-- Opening Marker --

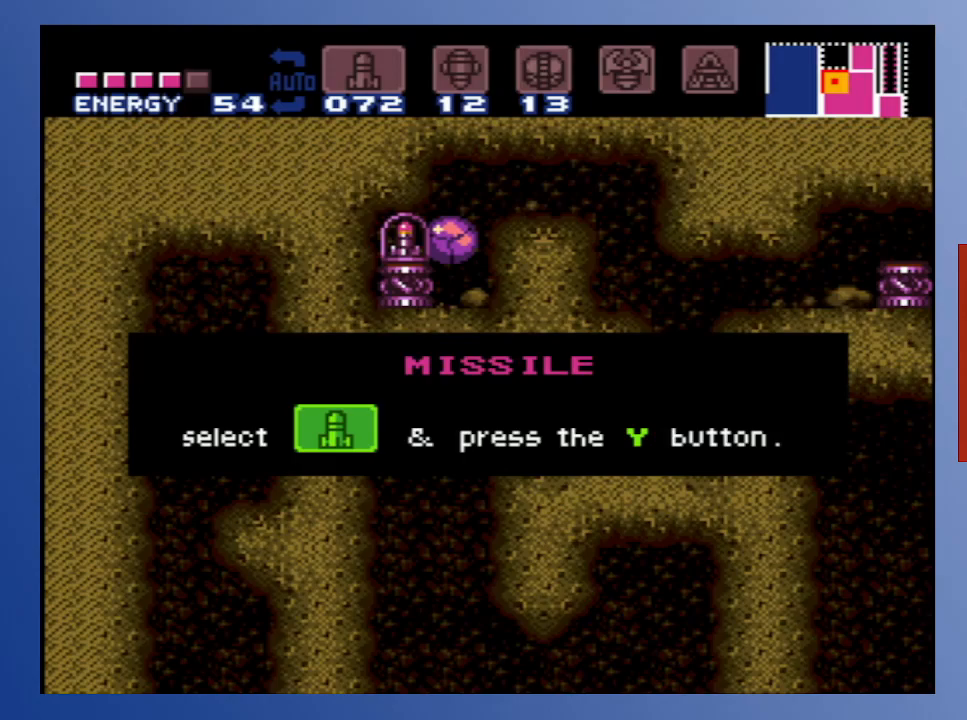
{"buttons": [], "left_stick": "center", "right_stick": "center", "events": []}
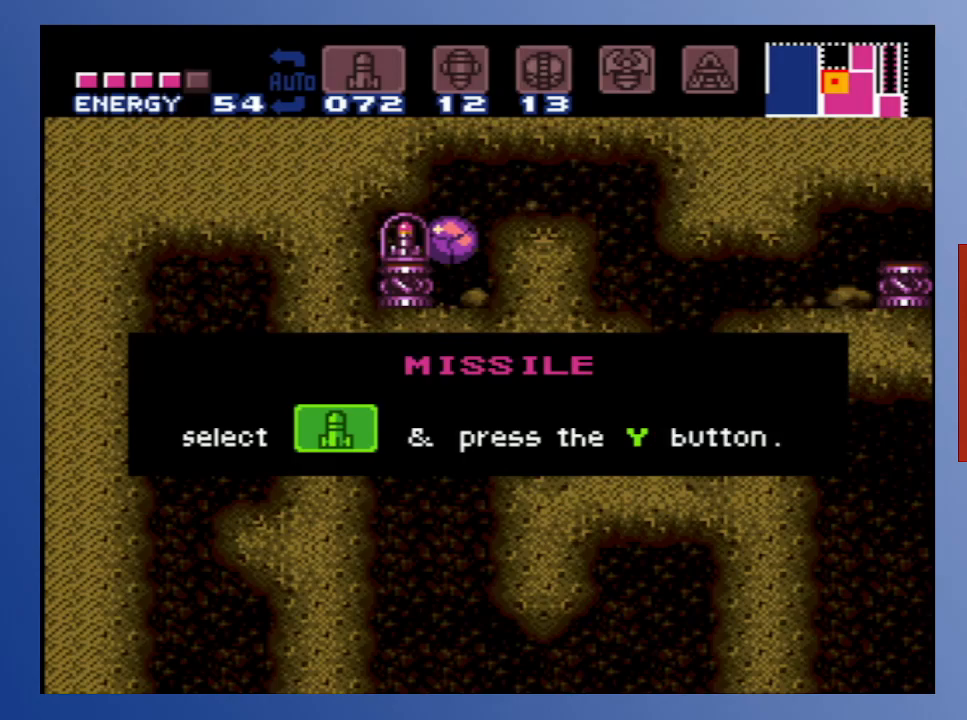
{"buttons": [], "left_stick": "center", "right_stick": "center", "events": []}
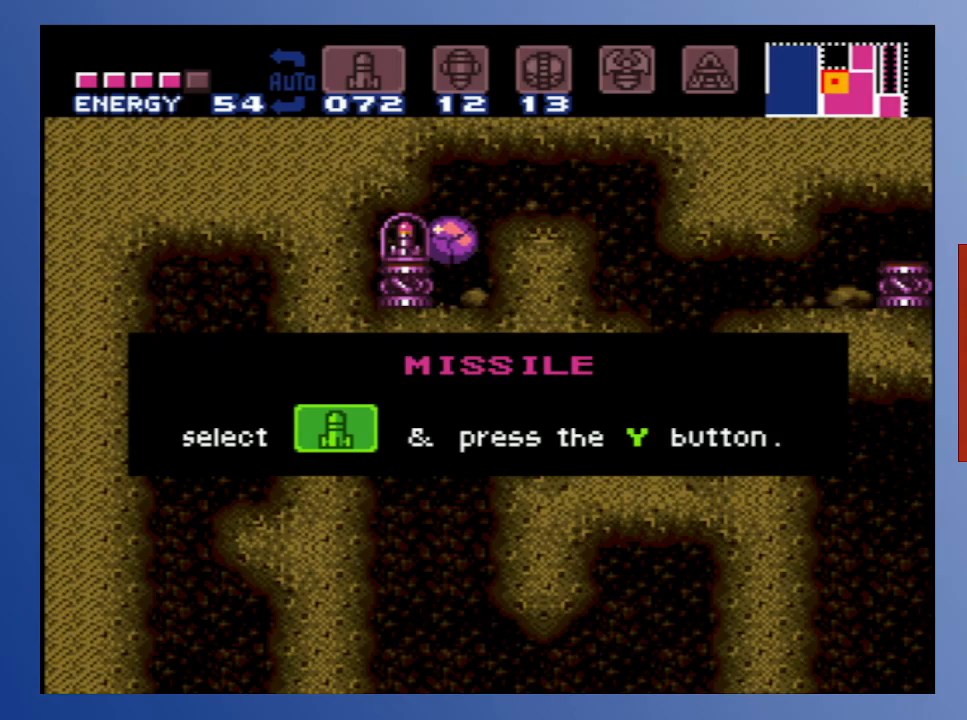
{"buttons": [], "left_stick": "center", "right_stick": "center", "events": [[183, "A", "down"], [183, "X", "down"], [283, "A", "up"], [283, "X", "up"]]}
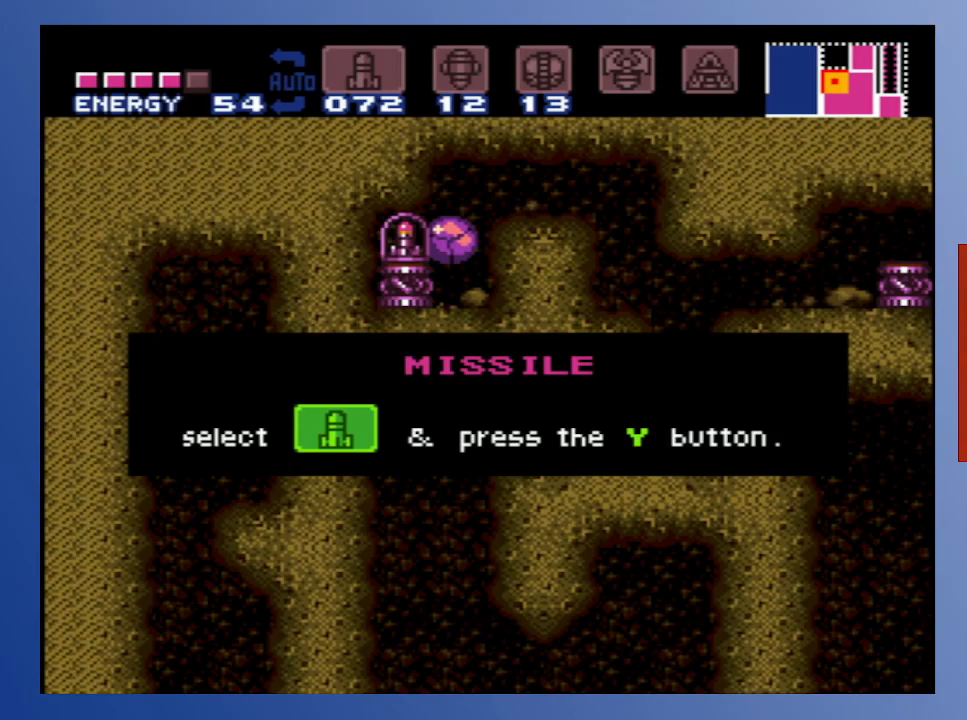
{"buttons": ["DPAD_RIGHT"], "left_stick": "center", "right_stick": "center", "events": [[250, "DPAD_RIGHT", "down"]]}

-- Closing Marker --
-- Opening Marker --

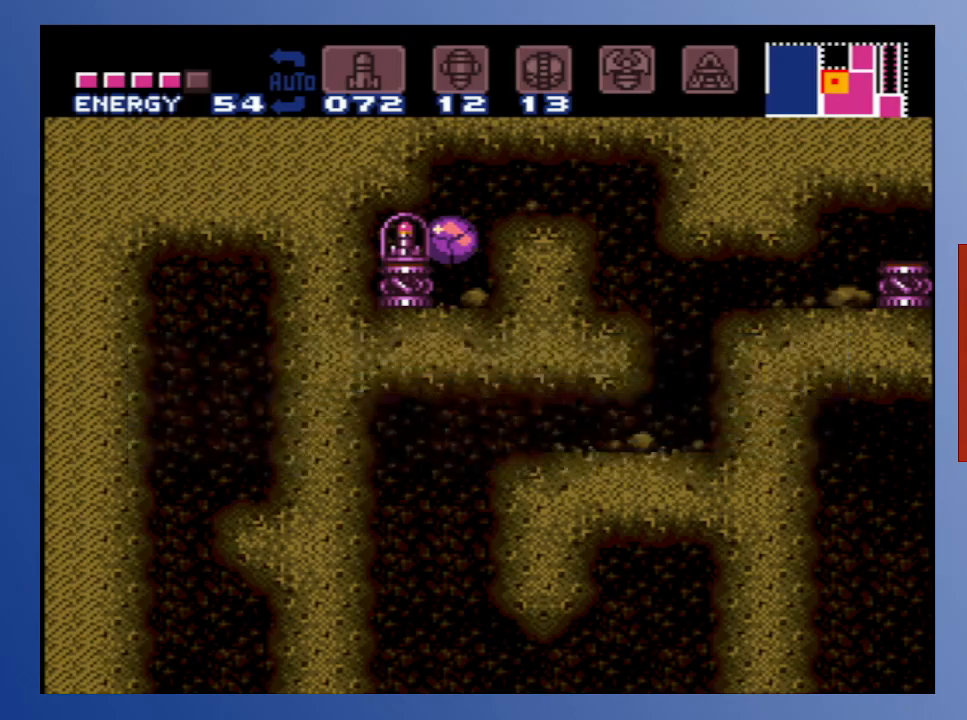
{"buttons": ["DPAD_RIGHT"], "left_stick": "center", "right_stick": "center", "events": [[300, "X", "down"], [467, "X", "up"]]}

-- Closing Marker --
-- Opening Marker --

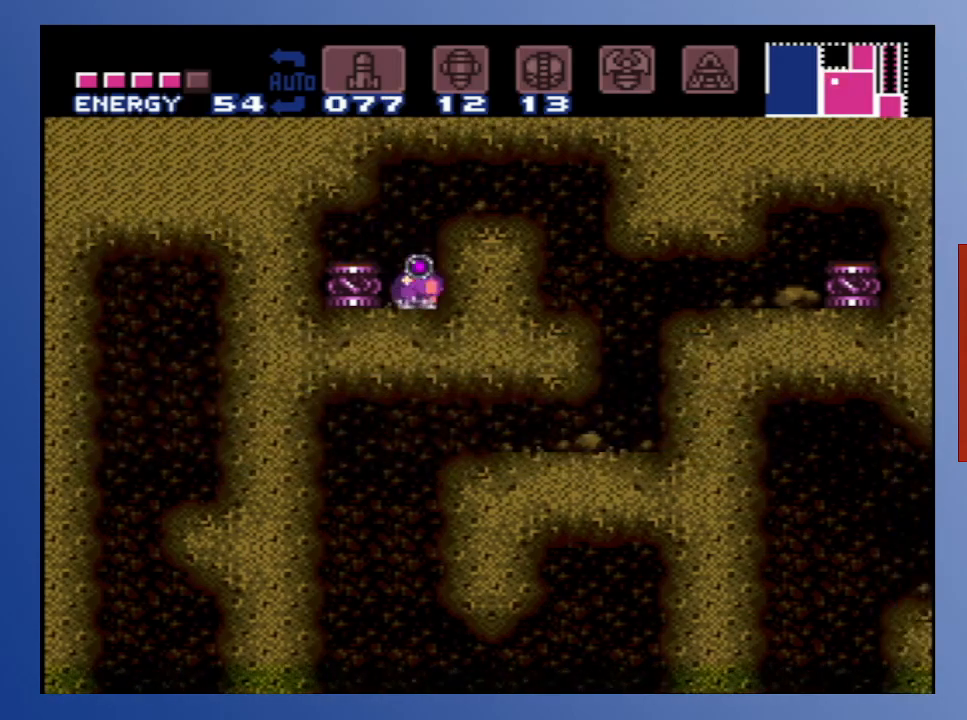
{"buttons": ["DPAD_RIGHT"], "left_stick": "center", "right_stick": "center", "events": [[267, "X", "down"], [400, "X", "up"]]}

-- Closing Marker --

- **Task**: Which lines above include the string "down"? Show them.

- **Solution to the problem**:
{"buttons": [], "left_stick": "center", "right_stick": "center", "events": [[183, "A", "down"], [183, "X", "down"], [283, "A", "up"], [283, "X", "up"]]}
{"buttons": ["DPAD_RIGHT"], "left_stick": "center", "right_stick": "center", "events": [[250, "DPAD_RIGHT", "down"]]}
{"buttons": ["DPAD_RIGHT"], "left_stick": "center", "right_stick": "center", "events": [[300, "X", "down"], [467, "X", "up"]]}
{"buttons": ["DPAD_RIGHT"], "left_stick": "center", "right_stick": "center", "events": [[267, "X", "down"], [400, "X", "up"]]}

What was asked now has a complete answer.